Les apports des outre-mer dans le domaine de l'expérimentation peuvent être illustrés par l'exemple de la norme expérimentale « Bloc de terre comprimée » qui a été créée à Mayotte il y a une vingtaine d'années et va être étendue à l'ensemble de la France, après adaptation.

Le sujet de la localisation des constructions constitue une problématique déterminante de l'habitat de demain en outre-mer, compte tenu des risques de glissement de terrain. Si un glissement de terrain se produit dans une zone habitée, c'est que la création du lotissement n'a pas été précédée d'une étude sérieuse. Le risque de glissement de terrain est évitable dans 90 % des cas.

Le niveau élevé des coûts de construction en outre-mer s'explique par la pratique consistant à appliquer des méthodes de construction proches de celles de l'Hexagone malgré un climat et des ressources différentes. Au sud du Maroc où la température atteint les 50 degrés, la plupart des constructions nouvelles est effectuée en parpaings de 20 centimètres, ce qui donne des logements invivables. Quelques constructeurs continuent néanmoins ou recommencent à construire des murs en pisé de cinquante centimètres, adaptés au climat local. De même, il est nécessaire d'adapter l'architecture en outre-mer au climat tropical et aux ressources, tout en réduisant les importations pour réduire le coût. La baisse des coûts suppose de réduire l'utilisation de ciment.

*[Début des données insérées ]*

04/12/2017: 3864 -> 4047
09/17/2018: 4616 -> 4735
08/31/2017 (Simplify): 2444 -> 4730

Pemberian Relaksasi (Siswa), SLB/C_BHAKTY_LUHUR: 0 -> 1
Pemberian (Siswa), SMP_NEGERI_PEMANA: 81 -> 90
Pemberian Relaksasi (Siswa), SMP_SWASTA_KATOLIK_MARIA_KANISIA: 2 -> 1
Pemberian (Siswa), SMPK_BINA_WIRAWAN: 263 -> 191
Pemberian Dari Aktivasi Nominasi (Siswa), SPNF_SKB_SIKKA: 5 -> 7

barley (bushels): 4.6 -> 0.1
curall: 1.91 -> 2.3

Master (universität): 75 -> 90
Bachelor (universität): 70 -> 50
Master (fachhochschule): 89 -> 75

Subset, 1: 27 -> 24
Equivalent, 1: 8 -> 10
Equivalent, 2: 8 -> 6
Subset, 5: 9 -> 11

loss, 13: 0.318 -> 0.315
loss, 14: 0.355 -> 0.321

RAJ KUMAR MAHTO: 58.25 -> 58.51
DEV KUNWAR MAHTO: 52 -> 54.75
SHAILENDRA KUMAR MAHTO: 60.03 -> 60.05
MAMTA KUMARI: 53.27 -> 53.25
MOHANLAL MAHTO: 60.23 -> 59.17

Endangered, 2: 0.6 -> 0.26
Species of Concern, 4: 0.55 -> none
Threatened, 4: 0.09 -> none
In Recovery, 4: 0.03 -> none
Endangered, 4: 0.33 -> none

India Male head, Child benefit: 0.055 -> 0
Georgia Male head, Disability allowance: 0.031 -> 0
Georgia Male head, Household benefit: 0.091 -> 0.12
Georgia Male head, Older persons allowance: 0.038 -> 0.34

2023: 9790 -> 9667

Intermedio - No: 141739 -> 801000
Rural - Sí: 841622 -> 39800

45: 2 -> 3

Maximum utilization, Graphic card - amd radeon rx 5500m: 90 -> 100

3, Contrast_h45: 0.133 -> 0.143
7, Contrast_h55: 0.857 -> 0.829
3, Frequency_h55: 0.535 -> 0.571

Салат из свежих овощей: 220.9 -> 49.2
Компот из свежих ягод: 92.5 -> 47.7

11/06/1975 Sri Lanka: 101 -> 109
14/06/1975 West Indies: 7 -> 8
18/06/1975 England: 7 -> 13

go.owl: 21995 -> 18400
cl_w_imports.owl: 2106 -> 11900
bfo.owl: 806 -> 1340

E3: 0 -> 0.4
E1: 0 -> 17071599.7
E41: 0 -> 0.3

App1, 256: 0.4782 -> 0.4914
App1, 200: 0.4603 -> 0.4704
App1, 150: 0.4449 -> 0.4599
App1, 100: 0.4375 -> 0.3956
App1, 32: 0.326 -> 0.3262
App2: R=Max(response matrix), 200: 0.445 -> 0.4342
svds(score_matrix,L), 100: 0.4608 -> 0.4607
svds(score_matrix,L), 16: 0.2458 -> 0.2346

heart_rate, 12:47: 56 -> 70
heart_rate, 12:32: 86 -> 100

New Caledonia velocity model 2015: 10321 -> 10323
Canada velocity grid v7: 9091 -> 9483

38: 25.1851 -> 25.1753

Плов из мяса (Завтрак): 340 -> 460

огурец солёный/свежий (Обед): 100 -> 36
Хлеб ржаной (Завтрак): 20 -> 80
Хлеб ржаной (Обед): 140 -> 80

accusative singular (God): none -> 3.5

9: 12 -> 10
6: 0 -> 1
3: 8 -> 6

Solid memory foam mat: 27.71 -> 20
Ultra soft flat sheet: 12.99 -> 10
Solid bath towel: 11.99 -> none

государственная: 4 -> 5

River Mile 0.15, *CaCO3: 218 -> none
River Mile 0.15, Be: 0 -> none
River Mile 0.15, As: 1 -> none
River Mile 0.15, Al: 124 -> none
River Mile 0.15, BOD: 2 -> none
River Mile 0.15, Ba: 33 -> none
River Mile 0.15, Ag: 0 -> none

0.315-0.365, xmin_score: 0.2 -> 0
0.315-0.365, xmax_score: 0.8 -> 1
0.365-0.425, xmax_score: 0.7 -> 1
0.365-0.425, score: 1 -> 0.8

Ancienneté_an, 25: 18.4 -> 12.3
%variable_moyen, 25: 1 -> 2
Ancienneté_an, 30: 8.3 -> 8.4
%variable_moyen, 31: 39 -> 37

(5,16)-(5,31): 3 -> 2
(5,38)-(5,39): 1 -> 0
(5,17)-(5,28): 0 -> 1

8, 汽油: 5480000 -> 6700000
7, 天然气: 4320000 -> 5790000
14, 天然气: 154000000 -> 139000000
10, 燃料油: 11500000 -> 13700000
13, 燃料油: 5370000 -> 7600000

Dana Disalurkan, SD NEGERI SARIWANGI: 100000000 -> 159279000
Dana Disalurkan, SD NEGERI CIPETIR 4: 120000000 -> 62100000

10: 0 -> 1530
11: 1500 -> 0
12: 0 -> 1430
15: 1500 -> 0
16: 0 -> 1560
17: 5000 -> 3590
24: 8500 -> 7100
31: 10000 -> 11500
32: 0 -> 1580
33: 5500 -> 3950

Les nombreux concours architecturaux en vue de la construction de collèges et de lycées à Mayotte montrent que le rectorat soutient la brique de terre comprimée. Par ailleurs, les lycées techniques commencent à développer des formations à ce matériau, qui connaît ainsi un nouveau départ. En outre, les techniques traditionnelles de cloisons intérieures en torchis et en bambou, la mise en place d'ossature et d'autres techniques de terre permettent de limiter les besoins en ciment. La renaissance de la filière de la brique de terre comprimée mérite donc d'être accompagnée d'autres expérimentations. Il convient d'encourager la constitution de filières associant architectes, bureaux d'études, entreprises et donneurs d'ordres autour de ce matériau.